(What you will do)
Your answer should be the exact lines of the records, starting with the one containing "temporada le renovaron su contrato por dos" and running to the end.

(Exercise material)
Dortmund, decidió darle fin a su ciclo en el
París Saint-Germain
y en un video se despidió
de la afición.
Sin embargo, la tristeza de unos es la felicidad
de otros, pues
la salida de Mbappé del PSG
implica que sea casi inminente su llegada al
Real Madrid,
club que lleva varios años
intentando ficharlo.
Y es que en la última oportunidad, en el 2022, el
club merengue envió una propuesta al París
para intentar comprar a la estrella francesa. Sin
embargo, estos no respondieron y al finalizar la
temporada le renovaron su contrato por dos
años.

(Expected output)
temporada le renovaron su contrato por dos
años.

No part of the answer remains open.